Description
Describe the bug
When a LocalSession
or LocalPipelineSession
is configured to use local code, as follows
session.config = {'local': {'local_code': True}}
the code passed to a pipeline ProcessingStep
or directly to the run
method of a processor (ScriptProcessor
, FrameworkProcessor
, ...) should not be uploaded to S3.
However, ScriptProcessor
does not honor this. Its _include_code_in_inputs
method (which is called unconditionally by the _normalize_args
of the base class Processor
, which in turn is called both when running directly and through a pipeline) unconditionally tries to upload the code to S3.
Compare this to the Model
class, used for example in the TrainingStep
. Its _upload_code
method checks the session configuration and does not upload to S3 when local code is enabled.

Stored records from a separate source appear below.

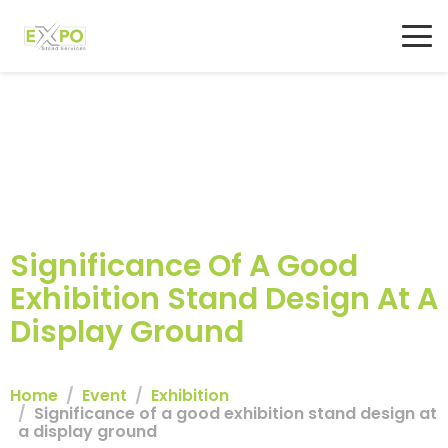
Significance Of A Good
Exhibition Stand Design At A
Display Ground
Home
Event
Exhibition
Significance of a good exhibition stand design at
a display ground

sagemaker-python-sdk/src/sagemaker/model.py
Line 532 in 554952e
To reproduce
In the absence of any AWS credentials (which should not be needed when running completely locally), the following code will fail to upload the processing.py
script to S3 (botocore.exceptions.NoCredentialsError
). Note that, in addition to the following code, a processing.py
file must exist in the working directory (but its contents don't matter).
Code
import boto3
import sagemaker
from sagemaker.workflow.pipeline import Pipeline
from sagemaker.workflow.pipeline_context import LocalPipelineSession
from sagemaker.processing import ProcessingInput, ProcessingOutput, ScriptProcessor
from sagemaker.workflow.steps import ProcessingStep
role = 'arn:aws:iam::123456789012:role/MyRole'
local_pipeline_session = LocalPipelineSession(boto_session = boto3.Session(region_name = 'eu-west-1'))

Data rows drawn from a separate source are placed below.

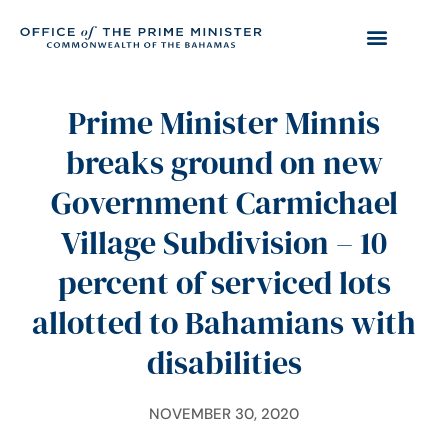
Prime Minister Minnis
breaks ground on new
Government Carmichael
Village Subdivision – 10
percent of serviced lots
allotted to Bahamians with
disabilities
NOVEMBER 30, 2020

local_pipeline_session.config = {'local': {'local_code': True}}
script_processor = ScriptProcessor(
image_uri = 'docker.io/library/python:3.8',
command = ['python'],
instance_type = 'local',
instance_count = 1,
sagemaker_session = local_pipeline_session,
role = role,
)
processing_step = ProcessingStep(
name = 'Processing Step',
processor = script_processor,
code = 'processing.py',
inputs = [
ProcessingInput(
source = './input-data',
destination = '/opt/ml/processing/input',
)
],
outputs = [
ProcessingOutput(
source = '/opt/ml/processing/output',
destination = './output-data',
)
],
)
pipeline = Pipeline(
name = 'MyPipeline',
steps = [processing_step],
sagemaker_session = local_pipeline_session
)
pipeline.upsert(role_arn = role)
pipeline_run = pipeline.start()
System information
A description of your system. Please provide:
- SageMaker Python SDK version: 2.126.0